Stored data entries
= = = =

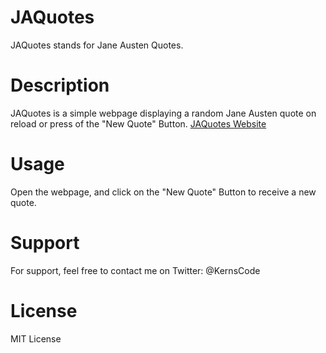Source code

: # JAQuotes

JAQuotes stands for Jane Austen Quotes. 

# Description

JAQuotes is a simple webpage displaying a random Jane Austen quote on reload or press of the "New Quote" Button. 
[JAQuotes Website](https://kernscode.github.io/JAQuotes/)

# Usage

Open the webpage, and click on the "New Quote" Button to receive a new quote. 

# Support

For support, feel free to contact me on Twitter: @KernsCode 

# License

MIT License
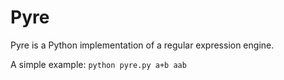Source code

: Pyre
====
Pyre is a Python implementation of a regular expression engine.

A simple example:
`python pyre.py a+b aab`
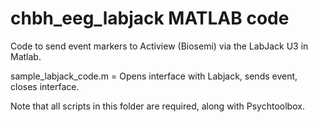 # chbh_eeg_labjack MATLAB code
Code to send event markers to Actiview (Biosemi) via the LabJack U3 in Matlab. 

sample_labjack_code.m = Opens interface with Labjack, sends event, closes interface.

Note that all scripts in this folder are required, along with Psychtoolbox.
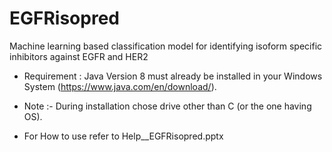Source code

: # EGFRisopred
Machine learning based classification model for identifying isoform specific inhibitors against EGFR and HER2


* Requirement : Java Version 8 must already be installed in your Windows System (https://www.java.com/en/download/).

* Note :- During installation chose drive other than C (or the one having OS).

* For How to use refer to Help__EGFRisopred.pptx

= = = =

## ASSIGNED TASK
Apart from the pictures, every line of the data above should be given again exactly.

## EXERCISE OUTPUT
Source code

: # JAQuotes

JAQuotes stands for Jane Austen Quotes. 

# Description

JAQuotes is a simple webpage displaying a random Jane Austen quote on reload or press of the "New Quote" Button. 
[JAQuotes Website](https://kernscode.github.io/JAQuotes/)

# Usage

Open the webpage, and click on the "New Quote" Button to receive a new quote. 

# Support

For support, feel free to contact me on Twitter: @KernsCode 

# License

MIT License
Source code

: Pyre
====
Pyre is a Python implementation of a regular expression engine.

A simple example:
`python pyre.py a+b aab`
 # chbh_eeg_labjack MATLAB code
Code to send event markers to Actiview (Biosemi) via the LabJack U3 in Matlab. 

sample_labjack_code.m = Opens interface with Labjack, sends event, closes interface.

Note that all scripts in this folder are required, along with Psychtoolbox.
Source code

: # EGFRisopred
Machine learning based classification model for identifying isoform specific inhibitors against EGFR and HER2


* Requirement : Java Version 8 must already be installed in your Windows System (https://www.java.com/en/download/).

* Note :- During installation chose drive other than C (or the one having OS).

* For How to use refer to Help__EGFRisopred.pptx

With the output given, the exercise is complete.